For the past 32 weeks, I start my Wednesdays off with a Google search: "[whatever week we're in number] week pregnancy" (here's this week's results). Then I go through all the links reading the various pregnancy calendars to find out what the baby's got going on now. Have the feet formed? Are the eyes open? Is that tail gone yet? What size of fruit most resembles my baby now? (This week we hit the "bunch of bananas" measurement -- it's all very scientific.) I also get to learn what's happening to Jeanine and am able to preemptively compliment the body part(s) currently under attack.

So this weekly exercise is fun. It is a good use of the Internet. As long as you stick to the links that mention "calendar" or "ultrasound photos," everything is just dandy.

However, the Internet can just as quickly turn on you. Here's how not to use it: The Internet is not designed to be the place you turn when something seems off. If something is hurting or not doing so well or is otherwise unexpectedly scary, then doing a search on that thing is going to lead you into a spiral of evil Internet darkness. You'll inevitably end up on one of the message board dealies where everyone talks about how horribly wrong everything has gone. There are entire sites (that, thanks to the beauty of HTML, I could link to so very easily here -- but won't because you might be pregnant right now yourself) devoted to the completely noble effort of bringing people together who've all experienced horribly devastating things in their pregnancies. These places are not the place to turn for problem diagnosis, though. Stay away. It's tough. You'll want to go and then you get sucked into madness. When something is weird or funny, do these things instead: pray, call the doctor, listen to the doctor, follow whatever advice she or he gives you, and then pray some more. You'll save yourself a world of what-if? craziness and nothing will be any different than if you went and read the madness. Because the bottom line of the [D]evil side of the Internet is that you rarely learn anything that would actually help matters -- you just learn all the stuff that might go even worse. NOT FUN.
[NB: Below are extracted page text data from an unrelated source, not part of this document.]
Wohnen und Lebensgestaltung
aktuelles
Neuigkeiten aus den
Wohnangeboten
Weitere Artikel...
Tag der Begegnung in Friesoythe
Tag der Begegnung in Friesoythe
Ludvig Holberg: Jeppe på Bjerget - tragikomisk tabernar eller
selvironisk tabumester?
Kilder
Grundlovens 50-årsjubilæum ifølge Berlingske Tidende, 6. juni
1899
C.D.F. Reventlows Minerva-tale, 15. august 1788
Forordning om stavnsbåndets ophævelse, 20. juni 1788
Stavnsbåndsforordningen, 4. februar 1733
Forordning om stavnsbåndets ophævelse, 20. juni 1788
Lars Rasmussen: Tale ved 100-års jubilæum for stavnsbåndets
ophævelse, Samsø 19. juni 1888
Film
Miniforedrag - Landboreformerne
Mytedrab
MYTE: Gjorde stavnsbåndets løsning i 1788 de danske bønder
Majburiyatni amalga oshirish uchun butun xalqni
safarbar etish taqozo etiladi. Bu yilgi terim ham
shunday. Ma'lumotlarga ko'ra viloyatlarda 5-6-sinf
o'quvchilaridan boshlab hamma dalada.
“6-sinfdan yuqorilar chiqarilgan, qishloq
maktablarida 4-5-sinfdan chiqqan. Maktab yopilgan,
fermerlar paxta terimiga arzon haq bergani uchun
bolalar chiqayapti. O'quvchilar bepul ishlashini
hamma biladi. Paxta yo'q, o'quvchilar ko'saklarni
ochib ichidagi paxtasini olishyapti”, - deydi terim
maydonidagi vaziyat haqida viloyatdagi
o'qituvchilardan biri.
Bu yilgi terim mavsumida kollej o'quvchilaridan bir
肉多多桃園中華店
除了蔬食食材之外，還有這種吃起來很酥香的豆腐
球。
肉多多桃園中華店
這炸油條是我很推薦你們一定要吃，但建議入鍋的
Okay. That's a pretty heavy entry [and yes, everything is just fine -- this was more of a general warning shot]. Also, I'm not a doctor nor expert on these things. I don't even have one complete pregnancy under my belt. So let's pull back up and out of that mess and get back to the friendly side of things:

Back when we didn't know the gender and I was still trying to find convincing arguments for why we should wait and not find out, I did my week 16 Google search. Since I don't really pay much attention to the search results links that I'm clicking, I really have no idea what sites I'm actually going to. This one happened to be in the mix. Before I noticed where I'd landed, I was completely freaking out excited with the wonderful ending of the 4th paragraph. Then I realized what site I'd landed on. Oh well, too late to move.